■ **DOKUMENTAUSSCHNITT**:
Görke selbst wollte die Zahlen am gestrigen Sonntag auf Anfrage nicht direkt bestätigen. „Das kann niemand sagen, wie sich die Prognose entwickelt“, sagte er den PNN und verwies auf jüngste Ereignisse wie die Einreise Tausender syrischer Flüchtlinge aus Ungarn in die Bundesrepublik. Gregor Gysi, noch Fraktionschef der Linke im Bundestag, sagte aber – offenbar abgestimmt mit seinen Genossen in Brandenburg – in einem Interview mit der „Neuen Osnabrücker Zeitung“: „Ein Land wie Brandenburg braucht in zwei Jahren zwei Milliarden Euro für Flüchtlinge.“ Und auch die Haushälter der rot-roten Koalition gehen von dieser Summe aus.

Bisher war nur der BER ein Risikofaktor

Angesichts der guten Konjunkturlage und sprudelnden Steuereinnahmen und trotz Mehrausgaben für mehr Landesbedienstete war nach der bisherigen Strategie lediglich der Bau des Hauptstadtflughafens BER in Schönefeld als Risikofaktor einberechnet worden. Durch die wachsende Zahl an Flüchtlingen und den dadurch steigende Ausgaben im Landeshaushalt gerät nun der Finanzplan durcheinander. „Die Konjunktur ist nicht unser Hauptproblem, sondern neben dem BER die Menschen, die bei uns Zuflucht suchen“, sagte Görke. Es sei gut, dass Brandenburg eine Rücklage aufgebaut habe. Doch die darin verbuchten 600 Millionen Euro dürften bald aufgebraucht sein.

Wie berichtet wird nach neuesten Prognosen bis Jahresende mit der Ankunft von 25 000 Flüchtlingen in Brandenburg gerechnet, bundesweit mit 800 000. Die Zahl könnte aber weiter steigen. Selbst Ministerpräsident Dietmar Woidke (SPD) hat bereits erklärt, dass er sogar bundesweit mit bis zu einer Million Flüchtlingen rechnet. Nach dem geltenden Verteilungsschlüssel unter den Bundesländern müsste Brandenburg dann bis Jahresende 31 000 Flüchtlinge aufnehmen.

■ **DATENAUSZUG**:
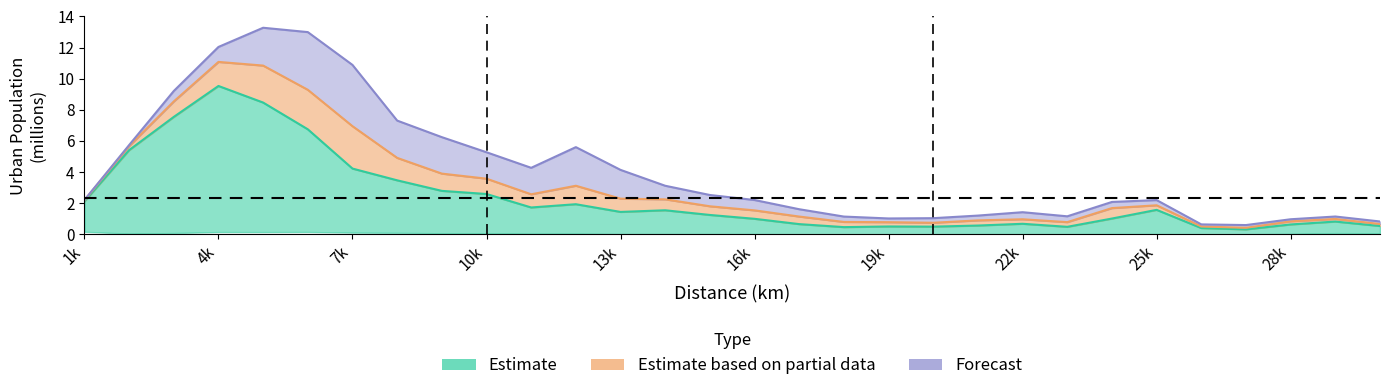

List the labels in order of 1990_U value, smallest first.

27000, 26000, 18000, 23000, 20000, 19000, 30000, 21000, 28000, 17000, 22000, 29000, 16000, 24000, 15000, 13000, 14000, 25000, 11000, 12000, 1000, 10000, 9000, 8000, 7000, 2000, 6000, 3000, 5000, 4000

■ **ZUR AUFGABE**: Kopiere aus dem Text über die Flüchtlingskosten in Brandenburg wortgetreu alles von „Görke selbst wollte“ bis hinunter zu „dieser Summe aus.“.

■ **LÖSUNG DER AUFGABE**:
Görke selbst wollte die Zahlen am gestrigen Sonntag auf Anfrage nicht direkt bestätigen. „Das kann niemand sagen, wie sich die Prognose entwickelt“, sagte er den PNN und verwies auf jüngste Ereignisse wie die Einreise Tausender syrischer Flüchtlinge aus Ungarn in die Bundesrepublik. Gregor Gysi, noch Fraktionschef der Linke im Bundestag, sagte aber – offenbar abgestimmt mit seinen Genossen in Brandenburg – in einem Interview mit der „Neuen Osnabrücker Zeitung“: „Ein Land wie Brandenburg braucht in zwei Jahren zwei Milliarden Euro für Flüchtlinge.“ Und auch die Haushälter der rot-roten Koalition gehen von dieser Summe aus.